### Your tasks
1: Answer these questions using the document on global statistics:
(a) Which map bounding-box parameters does /api/global_stats not consume?
(b) What stop_type is given to the relevant node when a composite structure meets its match criteria during import?
(c) What does the document say about a cache-key builder specific to the stats?
2: Extend the document on global statistics from the point where it stops.

### Selected passage
========================================================================

Global Stats
Overview
This document details the architecture and aggregation logic powering the global statistics endpoint (/api/global_stats). This system calculates live, overarching statistics about the synchronization of public transport stops between ATLAS and OpenStreetMap (OSM) based on active filter criteria.
Data Schema Context
To understand the global stats aggregation, it's essential to map out how stops are modeled and relate to each other:
In our domain, an OSM stop can represent complex logical units (e.g., pairs or trios of nodes). Statistics must properly track these logical units, treating them as matched when their constituent nodes meet specific success criteria.
Request Filtering Contract
The global stats query uses the canonical filter model defined in 6.2 Filters and Search logic. This includes stop scope, match methods, smart-search tokens, ATLAS attributes, OSM attributes, OSM groups, duplicate filtering, and Top N distance mode.
The stats-specific rule is scope: /api/global_stats is filter-scoped, not viewport-scoped. It mirrors the active UI filters, but it does not consume map bounding-box parameters (min_lat, max_lat, min_lon, max_lon).
Implementation-wise, /api/global_stats reuses shared filtering helpers (parse_filter_params, QueryBuilder.apply_common_filters, resolve_stop_type_match_filters, build_stop_scope_condition) to keep scope and attribute semantics aligned with other filtered endpoints.
Supported Request Parameters
_build_scoped_global_stats_query reads the same active filter parameters as the map summary:
| Parameter | Purpose |
|---|---|
stop_filter, match_method |
Stop scope and matched/unmatched sub-filters |
station_filter, filter_types, route_directions |
Smart-search tokens and route filters |
transport_types, osm_entity_types, osm_operator, osm_group_types |
OSM-side attribute and group filters |
atlas_operator |
ATLAS operator filter |
show_duplicates_only |
Structural ATLAS duplicate membership filter |
top_n |
Matched-only largest-distance slice |
There is no stats-specific cache-key builder in the current implementation.
Aggregation Logic & Optimizations
Calculating precise statistics in real time requires navigating large relationships, leading to complex count logic.
Denormalization of Match States
Historically, evaluating if a complex entity (like a trio) was successfully paired involved expensive cross-database subqueries. We bypassed this by utilizing denormalization.
During the data import/ingestion process, if a composite structure meets its match criteria (for example, both side nodes of a trio are successfully matched), the relevant node is flagged with stop_type = effectively_matched. At read time, the stats engine computes an internal effective_stop_type that treats matched and effectively_matched as matched for aggregation.
Consolidated Metric Aggregation
ATLAS aggregations and OSM aggregations are processed simultaneously in a single aggregate query.
WITH f AS (
SELECT
sloid,
osm_node_id,
effective_stop_type
FROM stops_matched
WHERE <Complex Build Conditions>
)

========================================================================

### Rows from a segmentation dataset
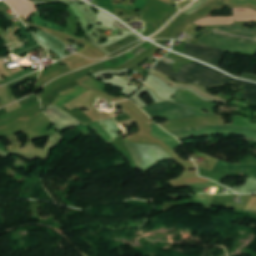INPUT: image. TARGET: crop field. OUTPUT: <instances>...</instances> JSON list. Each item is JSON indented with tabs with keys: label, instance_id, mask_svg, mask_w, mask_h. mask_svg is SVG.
I'll return each instance as SVG.
<instances>
[{
	"label": "crop field",
	"instance_id": "obj_1",
	"mask_svg": "<svg viewBox=\"0 0 256 256\" xmlns=\"http://www.w3.org/2000/svg\"><path fill=\"white\" fill-rule=\"evenodd\" d=\"M151 118L163 117L167 121L175 120L184 117L193 116H208L213 115L211 113H204L203 110L193 109L178 105L169 101L153 104L143 108ZM235 120L231 125L245 126L256 129V124L250 122V118L234 116ZM238 127V126H201L193 129H181L170 134L176 136L178 139L188 138L189 136H202L213 134H240L256 138V130Z\"/></svg>",
	"mask_w": 256,
	"mask_h": 256
},
{
	"label": "crop field",
	"instance_id": "obj_2",
	"mask_svg": "<svg viewBox=\"0 0 256 256\" xmlns=\"http://www.w3.org/2000/svg\"><path fill=\"white\" fill-rule=\"evenodd\" d=\"M161 61V60H160ZM157 62L154 70L177 80L186 83H195L203 87H210L228 83H240L244 85L245 90L241 96L248 99V102L256 104V84L238 81L217 70L211 69L198 62L193 64H183L175 74L173 68L165 63Z\"/></svg>",
	"mask_w": 256,
	"mask_h": 256
},
{
	"label": "crop field",
	"instance_id": "obj_3",
	"mask_svg": "<svg viewBox=\"0 0 256 256\" xmlns=\"http://www.w3.org/2000/svg\"><path fill=\"white\" fill-rule=\"evenodd\" d=\"M188 42L224 48L248 55L256 54V40L222 33L215 29L206 32L198 39H192Z\"/></svg>",
	"mask_w": 256,
	"mask_h": 256
},
{
	"label": "crop field",
	"instance_id": "obj_4",
	"mask_svg": "<svg viewBox=\"0 0 256 256\" xmlns=\"http://www.w3.org/2000/svg\"><path fill=\"white\" fill-rule=\"evenodd\" d=\"M139 168L150 170L158 162L171 159L160 146L127 142Z\"/></svg>",
	"mask_w": 256,
	"mask_h": 256
},
{
	"label": "crop field",
	"instance_id": "obj_5",
	"mask_svg": "<svg viewBox=\"0 0 256 256\" xmlns=\"http://www.w3.org/2000/svg\"><path fill=\"white\" fill-rule=\"evenodd\" d=\"M224 51L223 49L185 43L183 53L217 67Z\"/></svg>",
	"mask_w": 256,
	"mask_h": 256
},
{
	"label": "crop field",
	"instance_id": "obj_6",
	"mask_svg": "<svg viewBox=\"0 0 256 256\" xmlns=\"http://www.w3.org/2000/svg\"><path fill=\"white\" fill-rule=\"evenodd\" d=\"M175 99L177 103L193 106L201 109H207L210 112H213V108L218 106L212 102H205L198 98L195 94L188 90H178Z\"/></svg>",
	"mask_w": 256,
	"mask_h": 256
},
{
	"label": "crop field",
	"instance_id": "obj_7",
	"mask_svg": "<svg viewBox=\"0 0 256 256\" xmlns=\"http://www.w3.org/2000/svg\"><path fill=\"white\" fill-rule=\"evenodd\" d=\"M151 44L147 41V42L143 43L142 45L126 52L123 55L103 61V64L106 66V68L121 66V65L125 64L127 61L131 60L132 58H134L137 55H139L140 53H142L143 51L152 47L153 45H151Z\"/></svg>",
	"mask_w": 256,
	"mask_h": 256
},
{
	"label": "crop field",
	"instance_id": "obj_8",
	"mask_svg": "<svg viewBox=\"0 0 256 256\" xmlns=\"http://www.w3.org/2000/svg\"><path fill=\"white\" fill-rule=\"evenodd\" d=\"M231 169L232 164L221 160H219L213 172L198 167L200 176L215 180L218 183L230 173Z\"/></svg>",
	"mask_w": 256,
	"mask_h": 256
},
{
	"label": "crop field",
	"instance_id": "obj_9",
	"mask_svg": "<svg viewBox=\"0 0 256 256\" xmlns=\"http://www.w3.org/2000/svg\"><path fill=\"white\" fill-rule=\"evenodd\" d=\"M35 36L37 37L38 41L47 49L56 52L61 58L65 57L62 54V51L64 50L63 48H65L66 46L60 40L44 33L40 29L38 33L35 34ZM47 43H49L50 45H47Z\"/></svg>",
	"mask_w": 256,
	"mask_h": 256
},
{
	"label": "crop field",
	"instance_id": "obj_10",
	"mask_svg": "<svg viewBox=\"0 0 256 256\" xmlns=\"http://www.w3.org/2000/svg\"><path fill=\"white\" fill-rule=\"evenodd\" d=\"M45 113L51 118L52 122L58 126L67 122H71L74 120H77L75 117L70 115L69 113L61 110L60 108L54 106V105H49L45 109Z\"/></svg>",
	"mask_w": 256,
	"mask_h": 256
},
{
	"label": "crop field",
	"instance_id": "obj_11",
	"mask_svg": "<svg viewBox=\"0 0 256 256\" xmlns=\"http://www.w3.org/2000/svg\"><path fill=\"white\" fill-rule=\"evenodd\" d=\"M87 91L88 90L78 85L70 90L61 92L58 98L54 100L52 104L61 108L65 104L69 103L70 101L74 100L75 98L79 97Z\"/></svg>",
	"mask_w": 256,
	"mask_h": 256
},
{
	"label": "crop field",
	"instance_id": "obj_12",
	"mask_svg": "<svg viewBox=\"0 0 256 256\" xmlns=\"http://www.w3.org/2000/svg\"><path fill=\"white\" fill-rule=\"evenodd\" d=\"M240 162H242L243 164L241 165L234 164L232 172H235L240 175L245 173L251 176H256V158L250 155L245 159L241 160ZM243 169H248V170L245 171Z\"/></svg>",
	"mask_w": 256,
	"mask_h": 256
},
{
	"label": "crop field",
	"instance_id": "obj_13",
	"mask_svg": "<svg viewBox=\"0 0 256 256\" xmlns=\"http://www.w3.org/2000/svg\"><path fill=\"white\" fill-rule=\"evenodd\" d=\"M222 32L256 39V29L244 28L243 25H228L215 28Z\"/></svg>",
	"mask_w": 256,
	"mask_h": 256
},
{
	"label": "crop field",
	"instance_id": "obj_14",
	"mask_svg": "<svg viewBox=\"0 0 256 256\" xmlns=\"http://www.w3.org/2000/svg\"><path fill=\"white\" fill-rule=\"evenodd\" d=\"M152 127H153V130L149 135L165 142L173 150L181 146V143L176 138L168 135L165 131H163L157 125L154 124L152 125Z\"/></svg>",
	"mask_w": 256,
	"mask_h": 256
},
{
	"label": "crop field",
	"instance_id": "obj_15",
	"mask_svg": "<svg viewBox=\"0 0 256 256\" xmlns=\"http://www.w3.org/2000/svg\"><path fill=\"white\" fill-rule=\"evenodd\" d=\"M33 13H35L37 15V17L32 18L35 21L34 24L39 25V26H43V27H47V28H51V29H55V30H59V31L64 30L62 32L66 33V34H70V35H72V36H74L76 38L82 39L81 37L75 36L74 34L68 32L67 30L63 29L61 26H59V25H57L55 23L42 21L41 16H40V12L38 10L34 11ZM46 23L48 24L47 26H45Z\"/></svg>",
	"mask_w": 256,
	"mask_h": 256
},
{
	"label": "crop field",
	"instance_id": "obj_16",
	"mask_svg": "<svg viewBox=\"0 0 256 256\" xmlns=\"http://www.w3.org/2000/svg\"><path fill=\"white\" fill-rule=\"evenodd\" d=\"M231 189L238 193H256V178H249L245 185L233 186Z\"/></svg>",
	"mask_w": 256,
	"mask_h": 256
},
{
	"label": "crop field",
	"instance_id": "obj_17",
	"mask_svg": "<svg viewBox=\"0 0 256 256\" xmlns=\"http://www.w3.org/2000/svg\"><path fill=\"white\" fill-rule=\"evenodd\" d=\"M101 125L107 130V132L111 135L112 138L118 136V131H121L120 127L116 124V122L112 119L100 120Z\"/></svg>",
	"mask_w": 256,
	"mask_h": 256
},
{
	"label": "crop field",
	"instance_id": "obj_18",
	"mask_svg": "<svg viewBox=\"0 0 256 256\" xmlns=\"http://www.w3.org/2000/svg\"><path fill=\"white\" fill-rule=\"evenodd\" d=\"M86 125L96 130L101 137L108 135V133L105 131V129L100 125L98 121ZM103 139H105L108 143L112 141V138L109 135L103 137Z\"/></svg>",
	"mask_w": 256,
	"mask_h": 256
},
{
	"label": "crop field",
	"instance_id": "obj_19",
	"mask_svg": "<svg viewBox=\"0 0 256 256\" xmlns=\"http://www.w3.org/2000/svg\"><path fill=\"white\" fill-rule=\"evenodd\" d=\"M84 85H86L88 87H91L93 89H96V90L103 91V92H105L106 86H107L105 84H102V83L98 82L97 80H95L93 78L84 81Z\"/></svg>",
	"mask_w": 256,
	"mask_h": 256
},
{
	"label": "crop field",
	"instance_id": "obj_20",
	"mask_svg": "<svg viewBox=\"0 0 256 256\" xmlns=\"http://www.w3.org/2000/svg\"><path fill=\"white\" fill-rule=\"evenodd\" d=\"M150 0H137V2L133 6H128V5H115L116 7L119 8H127V9H144V7L148 4Z\"/></svg>",
	"mask_w": 256,
	"mask_h": 256
},
{
	"label": "crop field",
	"instance_id": "obj_21",
	"mask_svg": "<svg viewBox=\"0 0 256 256\" xmlns=\"http://www.w3.org/2000/svg\"><path fill=\"white\" fill-rule=\"evenodd\" d=\"M97 5L105 8V9L108 7L109 11L114 13L112 0H97Z\"/></svg>",
	"mask_w": 256,
	"mask_h": 256
},
{
	"label": "crop field",
	"instance_id": "obj_22",
	"mask_svg": "<svg viewBox=\"0 0 256 256\" xmlns=\"http://www.w3.org/2000/svg\"><path fill=\"white\" fill-rule=\"evenodd\" d=\"M37 99H39V98L33 94V95H31V96H29V97H27V98H25V99H23V100H21L19 102L21 103L22 106H24V105H26V104H28L30 102H33V101H35Z\"/></svg>",
	"mask_w": 256,
	"mask_h": 256
},
{
	"label": "crop field",
	"instance_id": "obj_23",
	"mask_svg": "<svg viewBox=\"0 0 256 256\" xmlns=\"http://www.w3.org/2000/svg\"><path fill=\"white\" fill-rule=\"evenodd\" d=\"M78 124H82V123L79 120H77V121H74V122H71V123H68V124L58 126L57 128H58L59 131H61V130H64L66 128L78 125Z\"/></svg>",
	"mask_w": 256,
	"mask_h": 256
},
{
	"label": "crop field",
	"instance_id": "obj_24",
	"mask_svg": "<svg viewBox=\"0 0 256 256\" xmlns=\"http://www.w3.org/2000/svg\"><path fill=\"white\" fill-rule=\"evenodd\" d=\"M234 3H241V4H254L256 5V1L254 0H231Z\"/></svg>",
	"mask_w": 256,
	"mask_h": 256
},
{
	"label": "crop field",
	"instance_id": "obj_25",
	"mask_svg": "<svg viewBox=\"0 0 256 256\" xmlns=\"http://www.w3.org/2000/svg\"><path fill=\"white\" fill-rule=\"evenodd\" d=\"M242 78H243V79H248V80L256 81V76L250 75V74H246V73H244V75L242 76Z\"/></svg>",
	"mask_w": 256,
	"mask_h": 256
}]
</instances>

========================================================================

### Responses to the exercise
1:
(a) min_lat, max_lat, min_lon, and max_lon.
(b) effectively_matched.
(c) There is no stats-specific cache-key builder in the current implementation.

2:
SELECT
COUNT(DISTINCT f.sloid) AS total_atlas,
COUNT(DISTINCT CASE WHEN f.effective_stop_type = 'matched' THEN f.sloid END) AS matched_atlas,
COUNT(DISTINCT CASE WHEN f.effective_stop_type = 'atlas_unmatched' THEN f.sloid END) AS unmatched_atlas,
COUNT(CASE WHEN f.effective_stop_type = 'matched' THEN 1 END) AS matched_pairs,
COUNT(DISTINCT osm_stop_members.osm_stop_id) AS total_osm_stops,
...
FROM f
LEFT OUTER JOIN osm_stop_members ON osm_stop_members.node_id = f.osm_node_id
By pushing a LEFT OUTER JOIN out to osm_stop_members onto a derived base subquery (f), the database evaluates the shared filter conditions once, then derives both ATLAS and OSM metrics from that filtered row set. The join is by value (osm_stop_members.node_id = f.osm_node_id), not a declared foreign key from stops_matched.
The payload fields are:
| Field | Meaning |
|---|---|
total_atlas_stops |
Distinct ATLAS SLOIDs in the filtered set |
matched_atlas_stops |
Distinct ATLAS SLOIDs whose effective stop type is matched |
total_osm_stops |
Distinct logical OSM stop units reached through osm_stop_members |
matched_osm_stops |
Distinct logical OSM stop units reached from matched rows |
total_osm_nodes |
Distinct raw OSM node IDs in the filtered set |
matched_osm_nodes |
Count of matched rows, currently aligned with matched_pairs_count |
matched_pairs_count |
Number of rows whose effective stop type is matched |
unmatched_entities_count |
Unmatched ATLAS count plus unmatched logical OSM stop count |
Runtime Behavior
The current service computes stats directly from SQL on each request. backend/services/global_stats.py does not maintain an application-level memory cache, LRU, or explicit invalidation hook.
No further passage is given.